In practical terms, losing a war or fracturing internally would cause allies and investors to lose confidence in U.S. leadership. We might see capital flight from U.S. markets, other countries distancing themselves from Washington’s directives, and international institutions (like the UN) acting more independently or under alternate leadership. The American “brand” would be severely tarnished – much as the Soviet Union’s aura collapsed when it imploded in 1991.
Another outcome of the end of the American empire could be a period of multipolar chaos until a new order is established. After the British Empire faded, the U.S. and USSR competed until one remained. If the U.S. empire ends in the 2020s, the likely successors are a combination of China (economically and regionally dominant in Asia), perhaps a resurgent Russia in Eurasia, and a stronger role for middle powers (EU, India, etc.). Notably, these powers have been increasingly coordinating: the BRICS coalition (Brazil, Russia, India, China and others) has explicitly worked on “dedollarization” and creating parallel institutions to U.S.-led ones.
A failed Iran war could be the catalyst that makes their vision a reality. For instance, China could broker peace deals or alliances that fill the vacuum of U.S. retreat. Russia might claim victory in preserving the Tehran regime and gain sway in the Middle East. The Middle East itself could shift – without American dominance, regional powers like Turkey, a Saudi-Iran entente, or Israel could define a new regional balance.
In summary, a U.S. failure in Iran, coupled with internal strife, would likely mark the end of the American global empire. It would be seen as the point where the costs of maintaining primacy became too high, forcing the U.S. to retrench.
Conclusion
The question of whether the United States would commit ground troops to Iran is not just a military one—it is a test of empire. Iran’s geography, population, and strategy make it uniquely resistant to invasion. For Washington, the rational choice has long been limited engagement: sanctions, airpower, and proxies. Yet history shows that empires often stumble into the very wars they most want to avoid.

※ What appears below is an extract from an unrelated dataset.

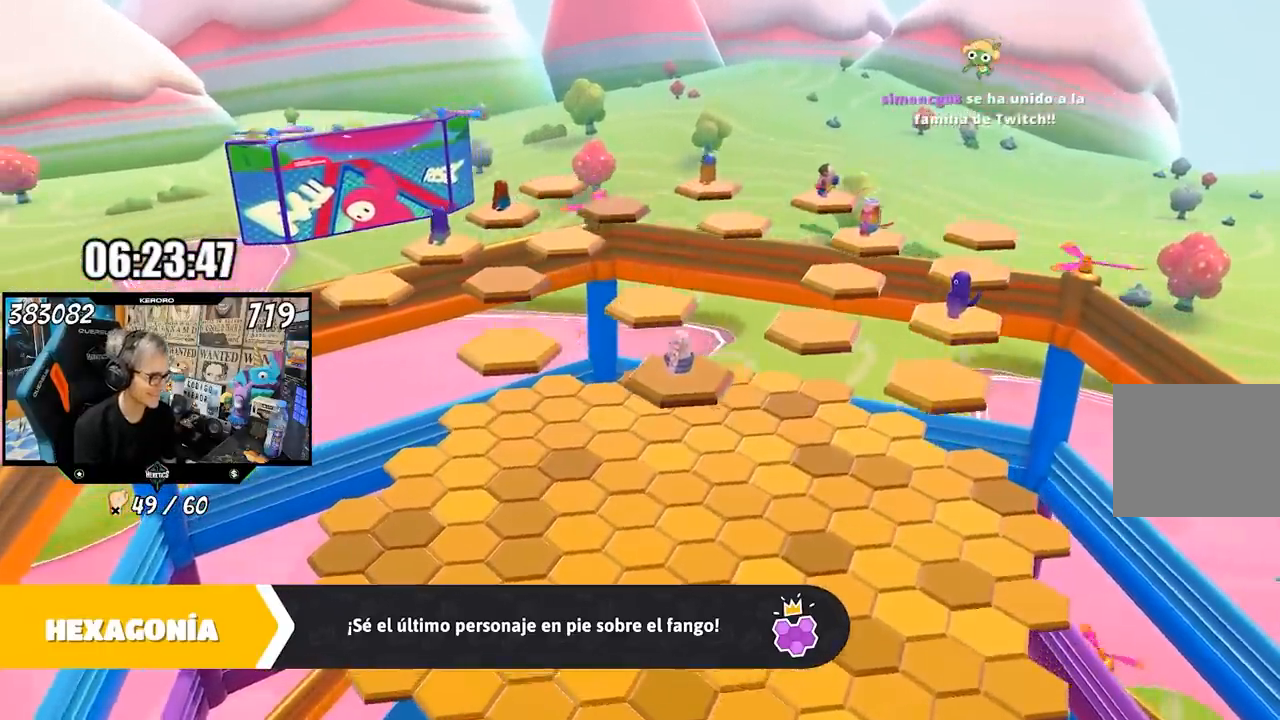
{"buttons": [], "left_stick": "center", "right_stick": "left", "events": []}
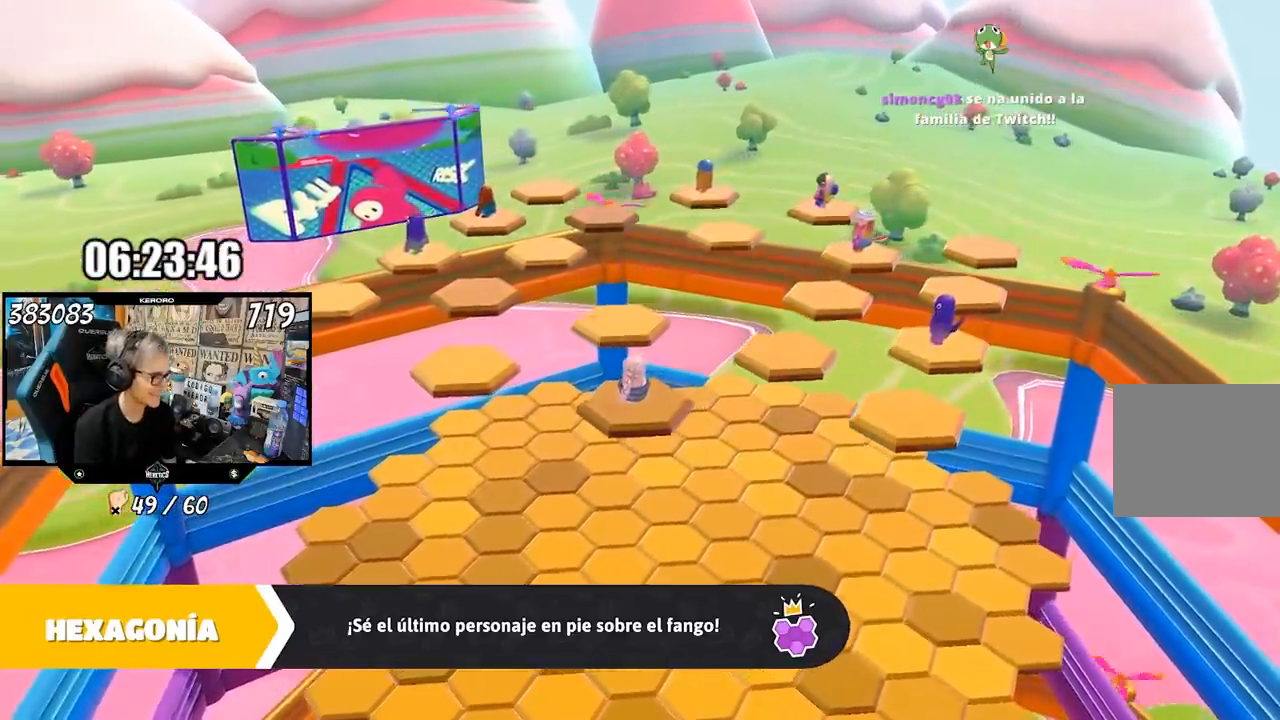
{"buttons": [], "left_stick": "center", "right_stick": "center", "events": [[450, "right_stick", "center"]]}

If ground troops are deployed, the chances of a swift victory are vanishingly small. A campaign meant to demonstrate American strength could instead expose American weakness. Iran’s asymmetric playbook is designed to grind down an invader, while external powers like Russia and China would quietly ensure that Washington pays the highest price possible. The longer the conflict drags on, the more it risks triggering unrest at home—protests, economic strain, and a deepening legitimacy crisis. This is how empires unravel: not in one decisive defeat, but through a series of overextensions that sap both external dominance and internal cohesion.
The collapse of the American empire would not necessarily mean the end of the United States as a nation, but it would end the post-1945 world order built on U.S. primacy. The dollar’s role, the reach of NATO, and the ability of Washington to dictate terms globally all rest on the perception of unchallengeable power. A failed war in Iran could be the moment that perception breaks. If so, a multipolar world could emerge more quickly than many expect, with China, Russia, and regional powers filling the vacuum.